Provider and Staff Orientation Principles Q&A

Who does the provider orientation?

“Varies by organization. Usually, it’s some combination of administration and the medical director.”

“Our physicians do a lot of the orientation, discuss how to address various scenarios, effective communication, and philosophy of care.”

“It is important to discuss software. Providers coming from other
facilities often think they know how to use the software, but do not.”

“Articulate goals to everyone.”

“An employee manual is critical. We use PowerPoint slides and then distribute the slides as part of the
manual.”

To what degree should existing staff receive re-orientations?

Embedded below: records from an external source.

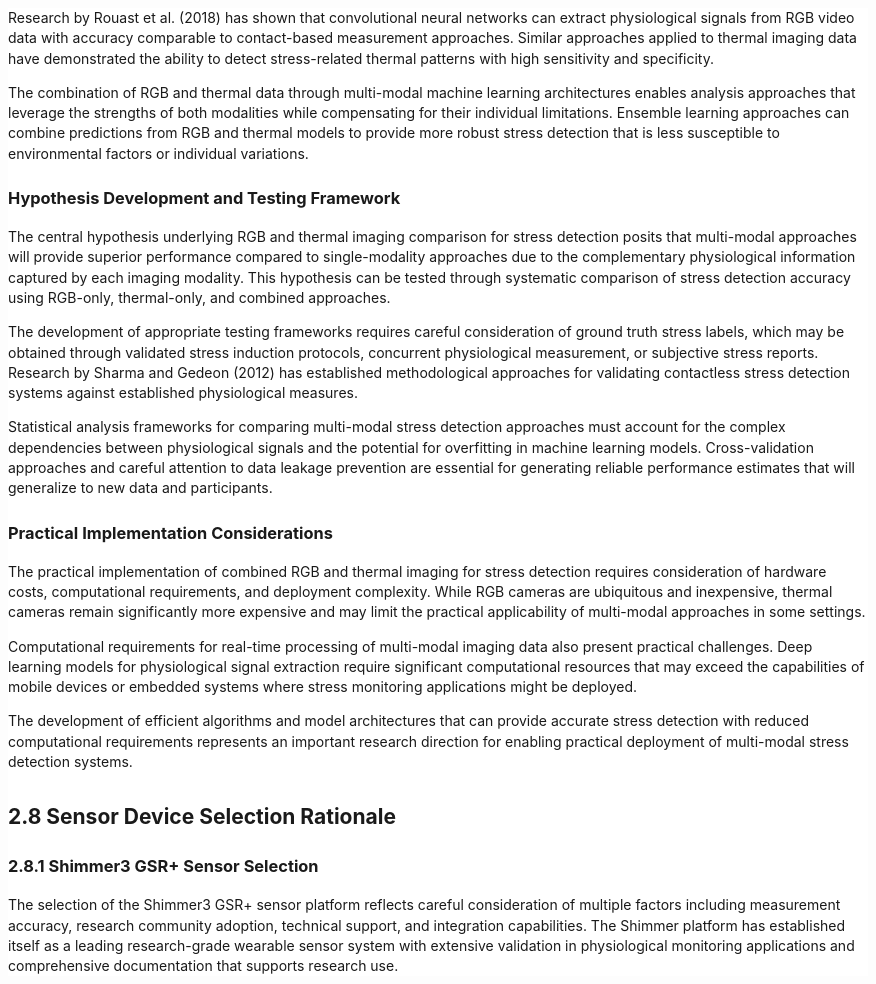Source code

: Research by Rouast et al. (2018) has shown that convolutional neural networks can extract physiological signals from RGB video data with accuracy comparable to contact-based measurement approaches. Similar approaches applied to thermal imaging data have demonstrated the ability to detect stress-related thermal patterns with high sensitivity and specificity.

The combination of RGB and thermal data through multi-modal machine learning architectures enables analysis approaches that leverage the strengths of both modalities while compensating for their individual limitations. Ensemble learning approaches can combine predictions from RGB and thermal models to provide more robust stress detection that is less susceptible to environmental factors or individual variations.

### Hypothesis Development and Testing Framework

The central hypothesis underlying RGB and thermal imaging comparison for stress detection posits that multi-modal approaches will provide superior performance compared to single-modality approaches due to the complementary physiological information captured by each imaging modality. This hypothesis can be tested through systematic comparison of stress detection accuracy using RGB-only, thermal-only, and combined approaches.

The development of appropriate testing frameworks requires careful consideration of ground truth stress labels, which may be obtained through validated stress induction protocols, concurrent physiological measurement, or subjective stress reports. Research by Sharma and Gedeon (2012) has established methodological approaches for validating contactless stress detection systems against established physiological measures.

Statistical analysis frameworks for comparing multi-modal stress detection approaches must account for the complex dependencies between physiological signals and the potential for overfitting in machine learning models. Cross-validation approaches and careful attention to data leakage prevention are essential for generating reliable performance estimates that will generalize to new data and participants.

### Practical Implementation Considerations

The practical implementation of combined RGB and thermal imaging for stress detection requires consideration of hardware costs, computational requirements, and deployment complexity. While RGB cameras are ubiquitous and inexpensive, thermal cameras remain significantly more expensive and may limit the practical applicability of multi-modal approaches in some settings.

Computational requirements for real-time processing of multi-modal imaging data also present practical challenges. Deep learning models for physiological signal extraction require significant computational resources that may exceed the capabilities of mobile devices or embedded systems where stress monitoring applications might be deployed.

The development of efficient algorithms and model architectures that can provide accurate stress detection with reduced computational requirements represents an important research direction for enabling practical deployment of multi-modal stress detection systems.

## 2.8 Sensor Device Selection Rationale

### 2.8.1 Shimmer3 GSR+ Sensor Selection

The selection of the Shimmer3 GSR+ sensor platform reflects careful consideration of multiple factors including measurement accuracy, research community adoption, technical support, and integration capabilities. The Shimmer platform has established itself as a leading research-grade wearable sensor system with extensive validation in physiological monitoring applications and comprehensive documentation that supports research use.
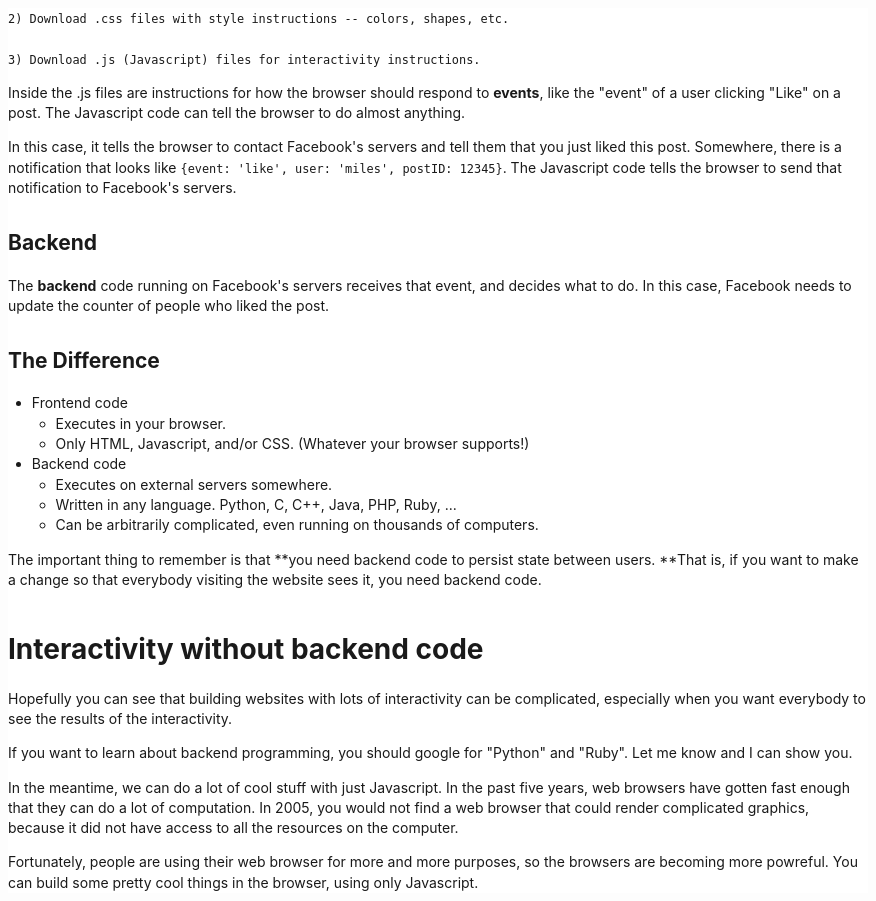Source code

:     2) Download .css files with style instructions -- colors, shapes, etc.

    3) Download .js (Javascript) files for interactivity instructions.

Inside the .js files are instructions for how the browser should
respond to **events**, like the "event" of a user clicking "Like"
on a post. The Javascript code can tell the browser to do almost
anything.

In this case, it tells the browser to contact Facebook's servers
and tell them that you just liked this post. Somewhere, there is
a notification that looks like `{event: 'like', user: 'miles', postID: 12345}`.
The Javascript code tells the browser to send that notification to Facebook's
servers.

## Backend

The **backend** code running on Facebook's servers receives that event,
and decides what to do. In this case, Facebook needs to update the counter
of people who liked the post.

## The Difference

- Frontend code
    - Executes in your browser.
    - Only HTML, Javascript, and/or CSS. (Whatever your browser supports!)
- Backend code
    - Executes on external servers somewhere.
    - Written in any language. Python, C, C++, Java, PHP, Ruby, ...
    - Can be arbitrarily complicated, even running on thousands of computers.

The important thing to remember is that **you need backend code to persist
state between users. **That is, if you want to make a change so that everybody
visiting the website sees it, you need backend code.

# Interactivity without backend code

Hopefully you can see that building websites with lots of interactivity
can be complicated, especially when you want everybody to see the results
of the interactivity.

If you want to learn about backend programming, you should google for "Python"
and "Ruby". Let me know and I can show you.

In the meantime, we can do a lot of cool stuff with just Javascript. In the
past five years, web browsers have gotten fast enough that they can do a
lot of computation. In 2005, you would not find a web browser that could
render complicated graphics, because it did not have access to all the
resources on the computer.

Fortunately, people are using their web browser for more and more purposes,
so the browsers are becoming more powreful. You can build some pretty
cool things in the browser, using only Javascript.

“We do annual competency reviews. Things like drug screening policies, CPR, and risk avoidance.”

“Our clinicians do medical and charting reviews.”

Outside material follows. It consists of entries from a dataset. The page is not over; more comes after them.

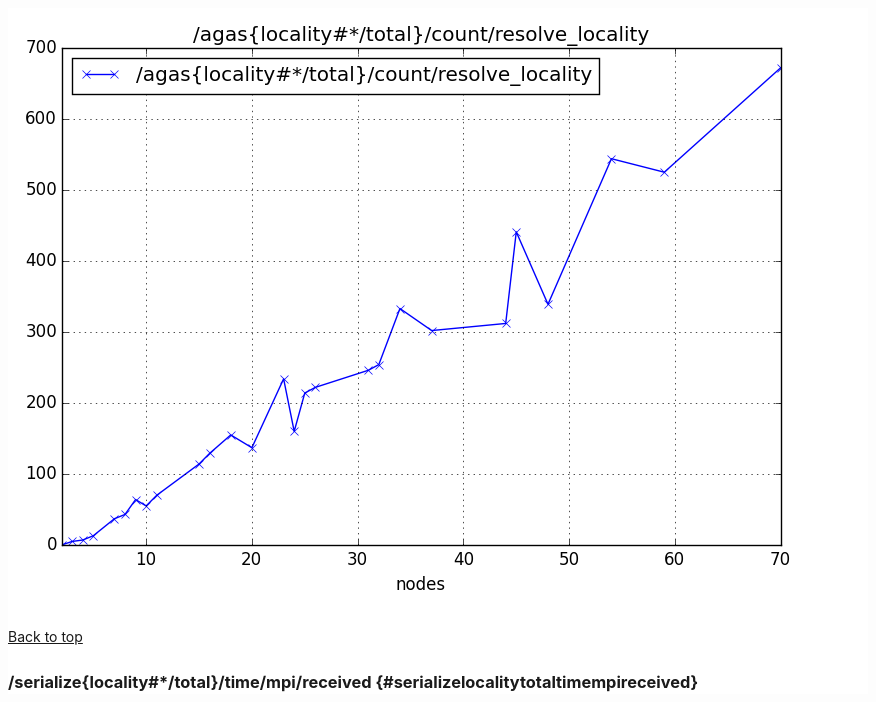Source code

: [![/agas{locality#*/total}/count/resolve_locality](/assets/2015-04-10-1d_stencil_8-472bcca415-4/agas_locality___total__count_resolve_locality.png)](/assets/2015-04-10-1d_stencil_8-472bcca415-4/agas_locality___total__count_resolve_locality.png "agas_locality___total__count_resolve_locality.png")

[Back to top](#figures)

### /serialize{locality#*/total}/time/mpi/received {#serializelocalitytotaltimempireceived}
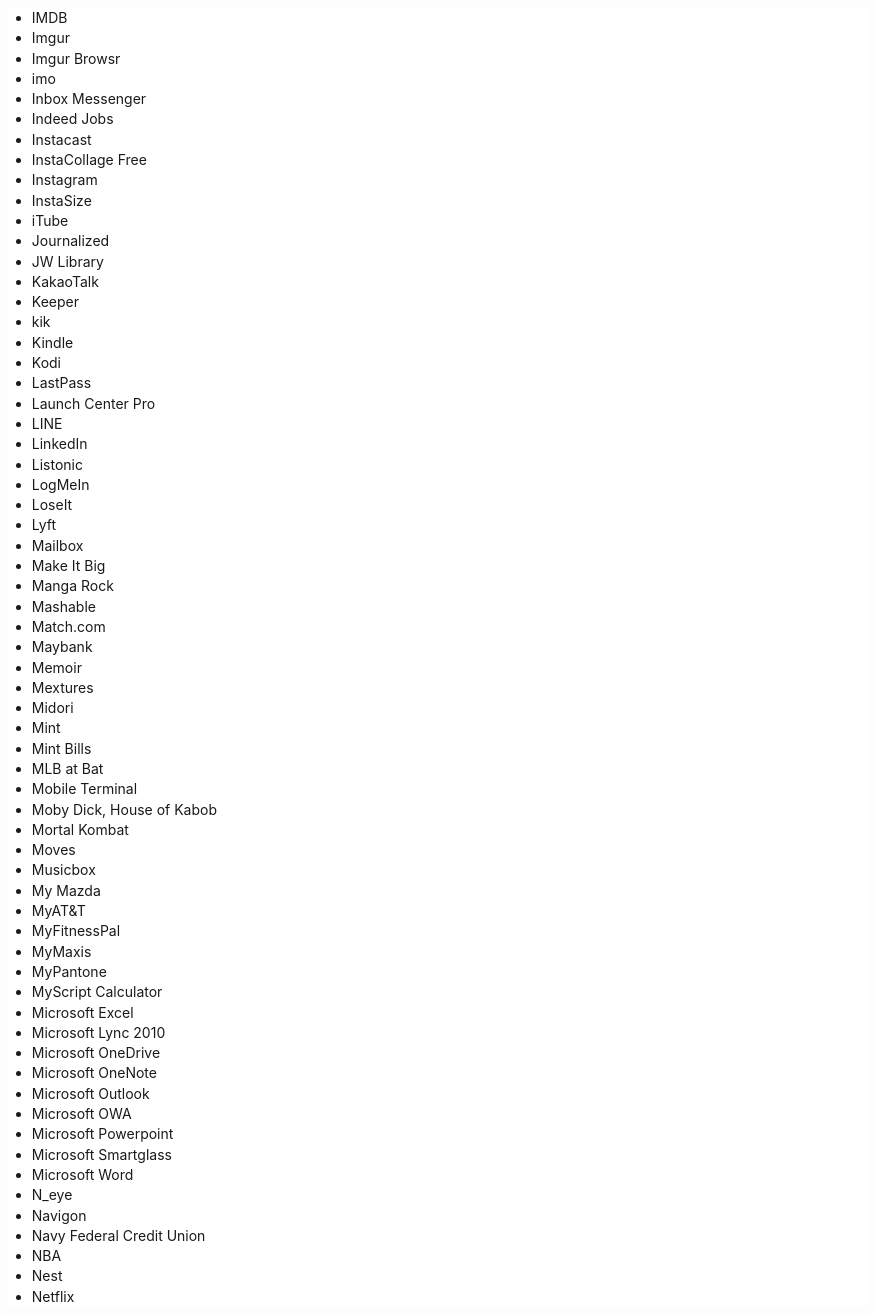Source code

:  - IMDB
 - Imgur
 - Imgur Browsr
 - imo
 - Inbox Messenger
 - Indeed Jobs
 - Instacast
 - InstaCollage Free
 - Instagram
 - InstaSize
 - iTube
 - Journalized
 - JW Library
 - KakaoTalk
 - Keeper
 - kik
 - Kindle
 - Kodi
 - LastPass
 - Launch Center Pro
 - LINE
 - LinkedIn
 - Listonic
 - LogMeIn
 - LoseIt
 - Lyft
 - Mailbox
 - Make It Big
 - Manga Rock
 - Mashable
 - Match.com
 - Maybank
 - Memoir
 - Mextures
 - Midori
 - Mint
 - Mint Bills
 - MLB at Bat
 - Mobile Terminal
 - Moby Dick, House of Kabob
 - Mortal Kombat
 - Moves
 - Musicbox
 - My Mazda
 - MyAT&T
 - MyFitnessPal
 - MyMaxis
 - MyPantone
 - MyScript Calculator
 - Microsoft Excel
 - Microsoft Lync 2010
 - Microsoft OneDrive
 - Microsoft OneNote
 - Microsoft Outlook
 - Microsoft OWA
 - Microsoft Powerpoint
 - Microsoft Smartglass
 - Microsoft Word
 - N_eye
 - Navigon
 - Navy Federal Credit Union
 - NBA
 - Nest
 - Netflix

“Need to have standards of care, review and monitor outcomes and customer service each year.”

“We involve billers; they share what issues clients have had with billing. It helps to update policies that
make clients happier.”

What elements should be included in staff orientations?

“We distribute handbooks.”

“They should see the entire clinic. We like new providers to spend two hours observing the front desk, two hours observing the back side, and also the drug screening process and laboratory activities.”

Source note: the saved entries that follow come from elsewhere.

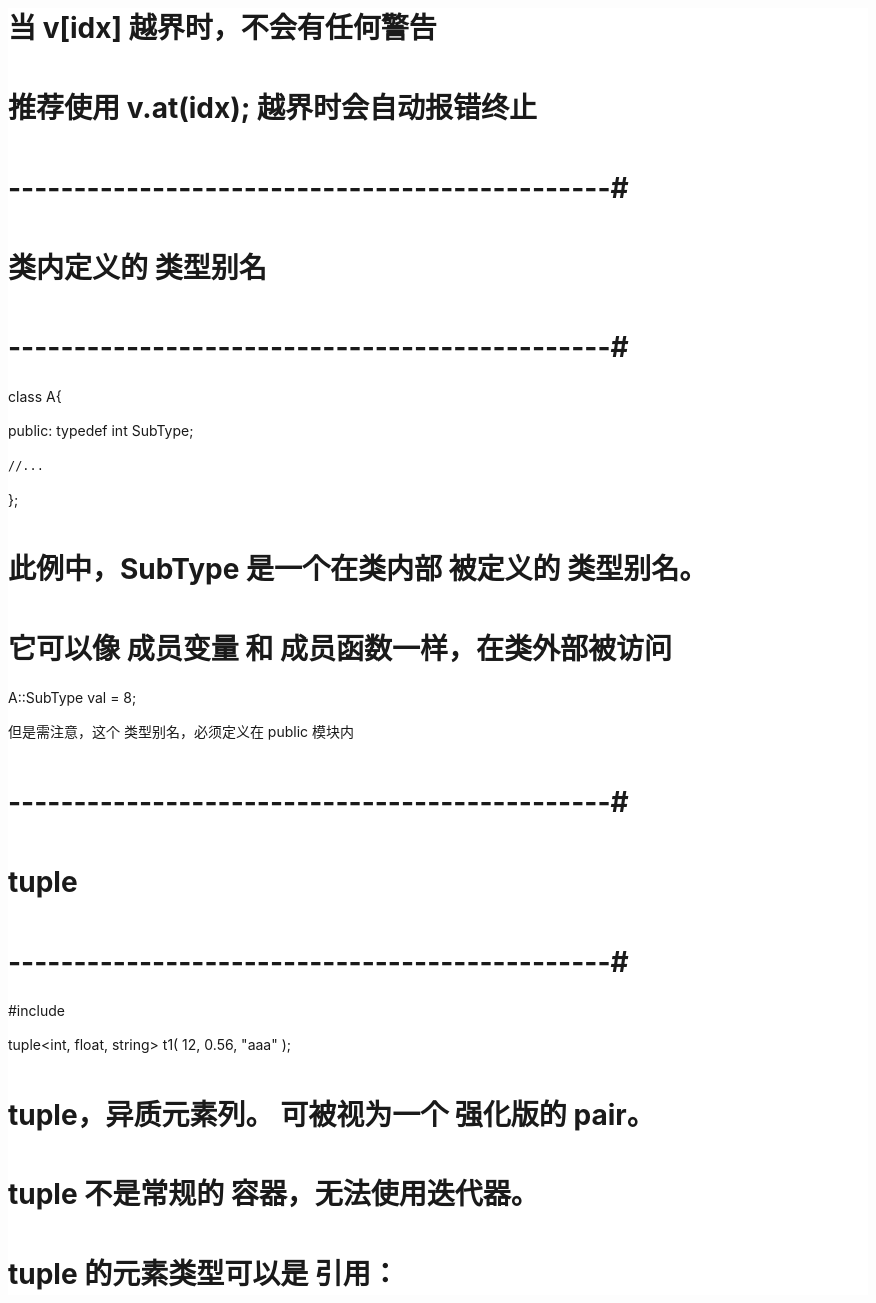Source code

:#  当 v[idx] 越界时，不会有任何警告
#  推荐使用 v.at(idx); 越界时会自动报错终止 



# ----------------------------------------------#
#              类内定义的 类型别名
# ----------------------------------------------#

class A{
	
public:
	typedef int SubType;
	
	//...
}; 

#  此例中，SubType 是一个在类内部 被定义的 类型别名。
#  它可以像 成员变量 和 成员函数一样，在类外部被访问

A::SubType val = 8;

但是需注意，这个 类型别名，必须定义在 public 模块内


# ----------------------------------------------#
#                  tuple
# ----------------------------------------------#

#include<tuple>

tuple<int, float, string> t1( 12, 0.56, "aaa" );

#  tuple，异质元素列。 可被视为一个 强化版的 pair。
#  tuple 不是常规的 容器，无法使用迭代器。
#  tuple 的元素类型可以是 引用：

“At 90 days, new hires are subject to review and a salary increase if they have been successfully oriented.”

“We like to hire new grads out of externship; they are fresh.”

“We send new hires on a sales call; it gives them a different perspective”

Is there a way that we can more actively involve staff in their own orientation process?

“We ask new staff to give us feedback on what they are interested in.”

“We schedule an end-of-day huddle to discuss how the day went, problems, issues, and concerns.”